**YOUR INSTRUCTIONS**
Would you please write out each entry precisely as given?
____ INFORMATION GIVEN
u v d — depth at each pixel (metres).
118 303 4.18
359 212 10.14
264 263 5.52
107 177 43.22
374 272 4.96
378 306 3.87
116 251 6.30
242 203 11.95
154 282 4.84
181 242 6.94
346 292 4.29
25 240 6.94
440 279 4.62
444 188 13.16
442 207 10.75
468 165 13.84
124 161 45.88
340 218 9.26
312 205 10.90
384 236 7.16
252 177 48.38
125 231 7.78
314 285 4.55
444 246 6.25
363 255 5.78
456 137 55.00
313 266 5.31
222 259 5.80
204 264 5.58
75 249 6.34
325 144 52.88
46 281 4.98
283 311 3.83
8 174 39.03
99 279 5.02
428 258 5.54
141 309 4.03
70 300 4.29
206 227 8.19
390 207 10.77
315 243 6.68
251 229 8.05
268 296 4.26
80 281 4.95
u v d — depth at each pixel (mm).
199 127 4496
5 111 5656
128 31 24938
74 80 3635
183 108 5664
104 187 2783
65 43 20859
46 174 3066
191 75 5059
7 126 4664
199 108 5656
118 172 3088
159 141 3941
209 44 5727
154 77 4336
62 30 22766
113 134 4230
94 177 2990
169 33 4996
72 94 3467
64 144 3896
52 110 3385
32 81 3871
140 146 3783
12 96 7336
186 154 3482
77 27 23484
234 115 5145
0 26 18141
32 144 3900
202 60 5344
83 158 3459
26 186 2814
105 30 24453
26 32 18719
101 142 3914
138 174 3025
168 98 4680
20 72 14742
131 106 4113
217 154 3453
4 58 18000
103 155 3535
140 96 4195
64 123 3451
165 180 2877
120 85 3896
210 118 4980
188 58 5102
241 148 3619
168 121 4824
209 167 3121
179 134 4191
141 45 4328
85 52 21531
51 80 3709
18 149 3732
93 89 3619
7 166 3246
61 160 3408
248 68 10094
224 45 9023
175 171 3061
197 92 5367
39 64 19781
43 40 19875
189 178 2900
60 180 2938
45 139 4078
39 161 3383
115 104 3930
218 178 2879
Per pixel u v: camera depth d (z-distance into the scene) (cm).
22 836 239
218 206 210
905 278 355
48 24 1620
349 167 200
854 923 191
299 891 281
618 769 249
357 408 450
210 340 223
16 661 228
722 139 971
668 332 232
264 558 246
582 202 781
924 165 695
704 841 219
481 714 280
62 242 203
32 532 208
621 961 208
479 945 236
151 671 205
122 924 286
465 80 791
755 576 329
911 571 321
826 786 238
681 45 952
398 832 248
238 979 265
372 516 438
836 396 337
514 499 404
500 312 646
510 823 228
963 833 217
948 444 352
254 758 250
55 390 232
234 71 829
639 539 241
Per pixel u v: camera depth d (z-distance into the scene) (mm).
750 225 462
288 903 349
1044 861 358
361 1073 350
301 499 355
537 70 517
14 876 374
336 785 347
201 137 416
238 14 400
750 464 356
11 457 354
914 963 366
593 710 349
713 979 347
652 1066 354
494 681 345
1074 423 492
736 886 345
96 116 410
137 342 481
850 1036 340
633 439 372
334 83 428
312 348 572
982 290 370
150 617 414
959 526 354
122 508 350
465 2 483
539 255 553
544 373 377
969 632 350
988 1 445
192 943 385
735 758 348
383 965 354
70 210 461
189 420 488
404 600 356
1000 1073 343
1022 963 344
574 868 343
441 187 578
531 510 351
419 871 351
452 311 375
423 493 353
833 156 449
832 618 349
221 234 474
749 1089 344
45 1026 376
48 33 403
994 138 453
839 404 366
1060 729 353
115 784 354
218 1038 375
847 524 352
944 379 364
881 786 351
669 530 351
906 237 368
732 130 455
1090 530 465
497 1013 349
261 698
________
**SOLUTION TO THIS TASK**
u v d — depth at each pixel (metres).
118 303 4.18
359 212 10.14
264 263 5.52
107 177 43.22
374 272 4.96
378 306 3.87
116 251 6.30
242 203 11.95
154 282 4.84
181 242 6.94
346 292 4.29
25 240 6.94
440 279 4.62
444 188 13.16
442 207 10.75
468 165 13.84
124 161 45.88
340 218 9.26
312 205 10.90
384 236 7.16
252 177 48.38
125 231 7.78
314 285 4.55
444 246 6.25
363 255 5.78
456 137 55.00
313 266 5.31
222 259 5.80
204 264 5.58
75 249 6.34
325 144 52.88
46 281 4.98
283 311 3.83
8 174 39.03
99 279 5.02
428 258 5.54
141 309 4.03
70 300 4.29
206 227 8.19
390 207 10.77
315 243 6.68
251 229 8.05
268 296 4.26
80 281 4.95
u v d — depth at each pixel (mm).
199 127 4496
5 111 5656
128 31 24938
74 80 3635
183 108 5664
104 187 2783
65 43 20859
46 174 3066
191 75 5059
7 126 4664
199 108 5656
118 172 3088
159 141 3941
209 44 5727
154 77 4336
62 30 22766
113 134 4230
94 177 2990
169 33 4996
72 94 3467
64 144 3896
52 110 3385
32 81 3871
140 146 3783
12 96 7336
186 154 3482
77 27 23484
234 115 5145
0 26 18141
32 144 3900
202 60 5344
83 158 3459
26 186 2814
105 30 24453
26 32 18719
101 142 3914
138 174 3025
168 98 4680
20 72 14742
131 106 4113
217 154 3453
4 58 18000
103 155 3535
140 96 4195
64 123 3451
165 180 2877
120 85 3896
210 118 4980
188 58 5102
241 148 3619
168 121 4824
209 167 3121
179 134 4191
141 45 4328
85 52 21531
51 80 3709
18 149 3732
93 89 3619
7 166 3246
61 160 3408
248 68 10094
224 45 9023
175 171 3061
197 92 5367
39 64 19781
43 40 19875
189 178 2900
60 180 2938
45 139 4078
39 161 3383
115 104 3930
218 178 2879
Per pixel u v: camera depth d (z-distance into the scene) (cm).
22 836 239
218 206 210
905 278 355
48 24 1620
349 167 200
854 923 191
299 891 281
618 769 249
357 408 450
210 340 223
16 661 228
722 139 971
668 332 232
264 558 246
582 202 781
924 165 695
704 841 219
481 714 280
62 242 203
32 532 208
621 961 208
479 945 236
151 671 205
122 924 286
465 80 791
755 576 329
911 571 321
826 786 238
681 45 952
398 832 248
238 979 265
372 516 438
836 396 337
514 499 404
500 312 646
510 823 228
963 833 217
948 444 352
254 758 250
55 390 232
234 71 829
639 539 241
Per pixel u v: camera depth d (z-distance into the scene) (mm).
750 225 462
288 903 349
1044 861 358
361 1073 350
301 499 355
537 70 517
14 876 374
336 785 347
201 137 416
238 14 400
750 464 356
11 457 354
914 963 366
593 710 349
713 979 347
652 1066 354
494 681 345
1074 423 492
736 886 345
96 116 410
137 342 481
850 1036 340
633 439 372
334 83 428
312 348 572
982 290 370
150 617 414
959 526 354
122 508 350
465 2 483
539 255 553
544 373 377
969 632 350
988 1 445
192 943 385
735 758 348
383 965 354
70 210 461
189 420 488
404 600 356
1000 1073 343
1022 963 344
574 868 343
441 187 578
531 510 351
419 871 351
452 311 375
423 493 353
833 156 449
832 618 349
221 234 474
749 1089 344
45 1026 376
48 33 403
994 138 453
839 404 366
1060 729 353
115 784 354
218 1038 375
847 524 352
944 379 364
881 786 351
669 530 351
906 237 368
732 130 455
1090 530 465
497 1013 349
261 698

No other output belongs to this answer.